List of Types of Beds


There is no better way to relax at the end of a hard day than to lie in that perfect bed. Beds come in a variety of shapes, sizes, colors and styles. They also serve different purposes based on different consumer needs. Beds can be simple, elaborate, functional or practical. Regardless of the type, all beds have the same purpose: to provide you with a wonderful night of sleep.

Bunk Beds

  • Bunk beds are common features in children's rooms, dorm rooms and overnight camps. They are effectively designed to sleep several people in smaller quarters. People who sleep on the top bunk bed access it either by ladder or by stairs. While bunk beds are efficient space savers, they have their drawbacks. People moving in and out of bunk beds can awaken somebody sleeping above or below.

Canopy Beds

  • Canopy beds are large and elaborate. They have four high posts that are designed to hold a curtain above the sleeper. Canopy bed curtains can be simple with small, decorative ruffles, or they can be long enough to completely enclose the bed on all sides. These beds are large and require a lot of space.
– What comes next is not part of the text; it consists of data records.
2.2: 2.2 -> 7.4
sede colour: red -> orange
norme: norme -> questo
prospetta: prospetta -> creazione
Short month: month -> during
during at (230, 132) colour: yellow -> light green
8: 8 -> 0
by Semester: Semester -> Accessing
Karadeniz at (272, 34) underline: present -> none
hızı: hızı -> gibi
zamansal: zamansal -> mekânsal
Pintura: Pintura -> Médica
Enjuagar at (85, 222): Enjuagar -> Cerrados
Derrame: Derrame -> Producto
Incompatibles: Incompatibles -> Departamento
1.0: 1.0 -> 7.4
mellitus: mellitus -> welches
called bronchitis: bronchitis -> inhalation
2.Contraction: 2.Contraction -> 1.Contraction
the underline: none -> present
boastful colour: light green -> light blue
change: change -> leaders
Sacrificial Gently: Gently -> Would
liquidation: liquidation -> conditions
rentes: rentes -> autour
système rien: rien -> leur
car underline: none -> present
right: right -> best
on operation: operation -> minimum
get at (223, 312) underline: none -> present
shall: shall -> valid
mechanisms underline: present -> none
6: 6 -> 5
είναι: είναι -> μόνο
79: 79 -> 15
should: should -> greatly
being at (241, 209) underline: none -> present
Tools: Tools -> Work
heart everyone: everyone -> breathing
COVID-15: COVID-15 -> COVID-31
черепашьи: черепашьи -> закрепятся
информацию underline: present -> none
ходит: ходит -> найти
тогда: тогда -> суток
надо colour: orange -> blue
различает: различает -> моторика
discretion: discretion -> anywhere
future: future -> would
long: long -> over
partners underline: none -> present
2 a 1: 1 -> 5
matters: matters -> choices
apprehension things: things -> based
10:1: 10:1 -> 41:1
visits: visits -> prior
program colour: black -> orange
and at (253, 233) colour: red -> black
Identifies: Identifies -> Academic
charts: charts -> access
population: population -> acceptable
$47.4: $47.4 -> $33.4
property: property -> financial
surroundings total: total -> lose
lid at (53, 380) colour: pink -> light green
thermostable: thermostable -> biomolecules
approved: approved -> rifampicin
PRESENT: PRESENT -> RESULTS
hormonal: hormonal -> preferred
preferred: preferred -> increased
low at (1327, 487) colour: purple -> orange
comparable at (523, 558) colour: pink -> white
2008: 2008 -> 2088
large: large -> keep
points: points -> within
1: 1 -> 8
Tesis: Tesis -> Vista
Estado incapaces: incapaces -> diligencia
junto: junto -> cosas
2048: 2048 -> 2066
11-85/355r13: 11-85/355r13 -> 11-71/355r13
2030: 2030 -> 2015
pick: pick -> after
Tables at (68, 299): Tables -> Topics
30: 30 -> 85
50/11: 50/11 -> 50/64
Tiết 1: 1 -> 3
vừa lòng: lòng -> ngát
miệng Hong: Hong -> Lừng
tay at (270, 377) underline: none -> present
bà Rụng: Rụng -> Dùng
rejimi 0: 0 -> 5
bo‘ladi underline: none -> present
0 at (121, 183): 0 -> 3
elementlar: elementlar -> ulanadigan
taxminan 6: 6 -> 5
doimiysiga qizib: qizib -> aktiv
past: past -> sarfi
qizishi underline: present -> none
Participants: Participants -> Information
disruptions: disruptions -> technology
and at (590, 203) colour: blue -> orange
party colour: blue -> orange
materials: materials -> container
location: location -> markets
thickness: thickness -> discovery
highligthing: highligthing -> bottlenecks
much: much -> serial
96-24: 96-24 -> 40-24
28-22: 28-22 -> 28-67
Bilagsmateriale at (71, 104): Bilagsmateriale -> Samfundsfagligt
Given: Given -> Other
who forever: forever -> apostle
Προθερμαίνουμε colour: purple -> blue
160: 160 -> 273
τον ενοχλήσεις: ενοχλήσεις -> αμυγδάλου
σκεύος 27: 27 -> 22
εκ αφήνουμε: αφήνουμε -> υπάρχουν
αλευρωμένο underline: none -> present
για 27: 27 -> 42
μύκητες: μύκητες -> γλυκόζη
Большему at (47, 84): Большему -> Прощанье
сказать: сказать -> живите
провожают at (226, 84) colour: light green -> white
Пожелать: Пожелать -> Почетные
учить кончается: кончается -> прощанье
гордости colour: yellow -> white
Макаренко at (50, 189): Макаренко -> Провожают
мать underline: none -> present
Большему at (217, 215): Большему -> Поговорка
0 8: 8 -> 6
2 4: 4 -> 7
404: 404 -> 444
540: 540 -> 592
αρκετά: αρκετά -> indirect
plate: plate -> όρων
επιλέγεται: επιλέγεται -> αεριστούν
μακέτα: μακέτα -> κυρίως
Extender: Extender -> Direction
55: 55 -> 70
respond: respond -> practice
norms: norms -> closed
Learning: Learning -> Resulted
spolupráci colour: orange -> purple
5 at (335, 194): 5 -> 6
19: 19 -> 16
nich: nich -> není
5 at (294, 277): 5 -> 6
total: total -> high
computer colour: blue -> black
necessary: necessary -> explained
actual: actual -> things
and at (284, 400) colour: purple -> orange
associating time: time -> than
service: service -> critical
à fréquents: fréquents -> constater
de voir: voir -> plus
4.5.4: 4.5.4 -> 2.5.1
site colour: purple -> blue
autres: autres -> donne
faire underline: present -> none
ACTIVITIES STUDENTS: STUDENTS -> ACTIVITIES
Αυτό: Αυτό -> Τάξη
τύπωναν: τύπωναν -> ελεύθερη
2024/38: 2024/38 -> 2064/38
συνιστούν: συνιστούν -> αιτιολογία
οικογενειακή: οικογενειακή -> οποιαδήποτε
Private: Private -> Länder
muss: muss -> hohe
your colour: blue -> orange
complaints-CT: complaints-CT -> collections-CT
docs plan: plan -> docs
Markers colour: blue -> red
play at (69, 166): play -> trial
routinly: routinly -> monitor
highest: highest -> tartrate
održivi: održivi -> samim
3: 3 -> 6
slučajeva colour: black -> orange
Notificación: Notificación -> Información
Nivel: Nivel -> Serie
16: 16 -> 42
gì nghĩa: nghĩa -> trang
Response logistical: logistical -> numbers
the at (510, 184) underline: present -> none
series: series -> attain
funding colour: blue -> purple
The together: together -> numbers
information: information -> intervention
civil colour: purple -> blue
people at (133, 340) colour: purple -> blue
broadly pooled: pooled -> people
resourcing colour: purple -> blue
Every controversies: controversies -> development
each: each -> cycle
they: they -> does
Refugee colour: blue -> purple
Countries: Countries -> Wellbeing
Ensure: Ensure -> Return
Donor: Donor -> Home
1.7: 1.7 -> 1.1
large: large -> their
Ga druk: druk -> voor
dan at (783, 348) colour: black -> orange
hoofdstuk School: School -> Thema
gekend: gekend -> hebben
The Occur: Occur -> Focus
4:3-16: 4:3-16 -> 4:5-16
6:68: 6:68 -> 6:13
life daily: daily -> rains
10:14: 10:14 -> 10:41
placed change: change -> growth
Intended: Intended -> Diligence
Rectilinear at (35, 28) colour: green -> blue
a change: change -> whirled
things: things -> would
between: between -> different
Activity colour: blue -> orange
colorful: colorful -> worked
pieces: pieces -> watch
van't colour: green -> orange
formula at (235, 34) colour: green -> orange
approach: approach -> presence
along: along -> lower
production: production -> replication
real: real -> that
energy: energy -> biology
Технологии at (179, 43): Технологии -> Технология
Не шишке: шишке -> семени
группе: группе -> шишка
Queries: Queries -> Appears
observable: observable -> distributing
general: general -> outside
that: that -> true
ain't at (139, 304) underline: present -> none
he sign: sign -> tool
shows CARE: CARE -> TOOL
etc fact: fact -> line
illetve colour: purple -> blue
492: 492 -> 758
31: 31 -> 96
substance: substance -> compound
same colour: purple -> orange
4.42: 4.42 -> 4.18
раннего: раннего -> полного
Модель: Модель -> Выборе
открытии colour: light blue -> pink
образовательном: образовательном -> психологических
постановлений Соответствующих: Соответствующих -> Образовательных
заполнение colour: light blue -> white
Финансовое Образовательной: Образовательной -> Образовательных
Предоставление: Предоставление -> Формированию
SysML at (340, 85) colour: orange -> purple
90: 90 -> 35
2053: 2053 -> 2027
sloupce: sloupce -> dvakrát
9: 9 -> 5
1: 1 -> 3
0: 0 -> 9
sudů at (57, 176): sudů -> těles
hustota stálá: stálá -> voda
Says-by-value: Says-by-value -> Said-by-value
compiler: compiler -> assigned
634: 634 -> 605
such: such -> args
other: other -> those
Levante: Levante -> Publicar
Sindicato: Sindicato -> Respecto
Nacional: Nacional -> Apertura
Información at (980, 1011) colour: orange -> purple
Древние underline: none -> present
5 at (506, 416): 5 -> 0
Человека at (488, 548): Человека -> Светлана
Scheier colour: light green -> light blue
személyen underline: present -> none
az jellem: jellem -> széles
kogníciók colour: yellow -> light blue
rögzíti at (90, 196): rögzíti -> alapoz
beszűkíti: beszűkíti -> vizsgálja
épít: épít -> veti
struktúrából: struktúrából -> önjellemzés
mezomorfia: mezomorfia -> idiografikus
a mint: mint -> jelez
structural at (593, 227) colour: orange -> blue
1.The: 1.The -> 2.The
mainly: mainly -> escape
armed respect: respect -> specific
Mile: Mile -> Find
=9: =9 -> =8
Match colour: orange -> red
  • Daybeds are enclosed on three sides and are common in little girls' bedrooms and in guest bedrooms. They can be made of wood or metal. Many daybeds are designed with a separate storage compartment or trundle that rolls out from underneath the bed. They are smaller than canopy beds.

Water Beds

  • True to name, water beds have mattresses that are filled with water. Water beds are luxurious and people lying in water beds feel like they're floating. Unfortunately, these types of beds also have a number of drawbacks. They are extremely heavy and difficult to move. Water bed users also have to learn how to fill the mattress and how to care for it.

Loft Beds

  • Like bunk beds, loft beds are common in children's bedrooms and dorm rooms because of their functionality. They are designed to sit high above shelves, desks, or other furniture. Elaborate loft beds have shelves and desk space built straight into the bed frame. Smaller loft beds simply have ladders that lead to a raised bed platform.


  • Futons are pieces of furniture that can fold into a couch or into a bed. Some futon mattresses bend with the furniture frame. Other futon mattresses are divided into separate sections. Some futons are small and simply built. Others have large mattresses and arms that make them look like regular couches.

Sleeper Sofas

  • Like futons, sleeper sofas serve a dual purpose. The bed of a sleeper sofa folds out from beneath the seat cushions. Sleeper sofas are more elaborately built than futons and are more expensive. They are also bigger and tend to be more comfortable. They can be just as stylish and classy as modern living room furniture.


  • While hammocks do not have traditional mattresses, they are used as beds by millions of people around the world. Hammocks evenly distribute a sleeper's weight, so even though hammocks do not require mattresses, there are no pressure points. They weigh less than typical beds and are easier to transport. The cost of a hammock varies from a few dollars to several hundred dollars.